Alternatives and shortcomings
=============================

Spreadsheets excel at displaying intermediate values, 
although comprehending the meaning and intention of 
spreadsheet formulas requires experience. Needless to say, 
Haskell is way more expressive than the formula language 
of contemporary spreadsheets.

Limiting yourself to one of Pandoc's output formats, 
you might write a 
[haskintex](http://hackage.haskell.org/package/haskintex "haskintex") 
document instead of a Provenience expression. 
Haskintex may be regarded as a form of literate programming, 
and you can use any of the numerous string interpolation packages 
or a library for type-safe construction of the target document format 
(e.g. 
[HaTeX](http://hackage.haskell.org/package/HaTeX "HaTeX"), 
[blaze](http://hackage.haskell.org/package/blaze-html "blaze") or 
[Pandoc](https://hackage.haskell.org/package/pandoc "pandoc"))
to achieve the same outcome. 
However, you will not get the complete data flow graph for free. 
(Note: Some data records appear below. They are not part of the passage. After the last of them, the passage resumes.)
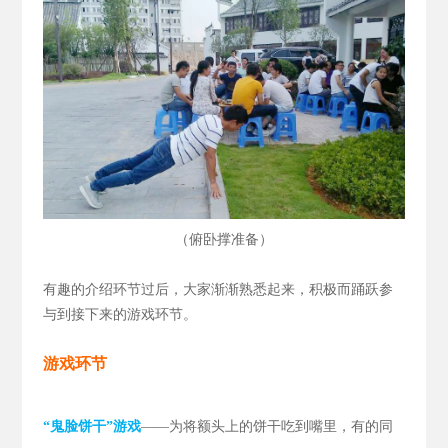
（
）
俯卧撑准备
有趣的介绍环节过后，大家渐渐熟悉起来，积极而踊跃参
与到接下来的游戏环节。
游戏环节
“鬼脸饼干”游戏
——为将额头上的饼干吃到嘴里，有的同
Some programming languages provide interactive *notebooks*, e.g. the 
[IPython](https://github.com/ipython "IPython") interactive notebooks 
or the [IHaskell](http://hackage.haskell.org/package/ihaskell "ihaskell") 
variant. 
[Hyper-Haskell](https://github.com/HeinrichApfelmus/hyper-haskell "hyper-haskell") 
is another approach to Haskell workbooks and shares some ideas with this package. 
[Typed Spreadsheets](http://hackage.haskell.org/package/typed-spreadsheet "typed-spreadsheet") 
sort of do what this package does in an interactive way, although it does not show 
intermediate results.  
Working with large quantities of input data might become unwieldy, however. 
Rendering a notebook or interactive spreadsheet, though, requires the underlying language 
to be installed on the system. 
In contrast the philosophy of Provenience 
is that computation and display take place on different machines, 
and that a Provenience computation is only a small part 
of an actual application.  

Perhaps the biggest shortcoming at present is 
the behaviour of `mapM`.  
When you `mapM` a Provenience function over a 
traversable structure like a list, 
each element registers the same number of variables, 
whereas your intention probably was to register the 
entire traversable structure as input and obtain 
a single output variable. 
At present you have to do this transformation yourself. 

TODOs
=====

Add support for an actual graph layout of the variable store 
by means of a library such as [graphViz](http://hackage.haskell.org/package/graphviz "graphViz"). 

Perhaps it is wise to make usage of variables which meanwhile have been overwritten illegal to use. 

How could one retain the functions in the data flow graph, 
making the data flow interactive? 
We'd have to map a subset of Haskell onto some serializable type, 
e.g. spreadsheet formulas or JavaScript.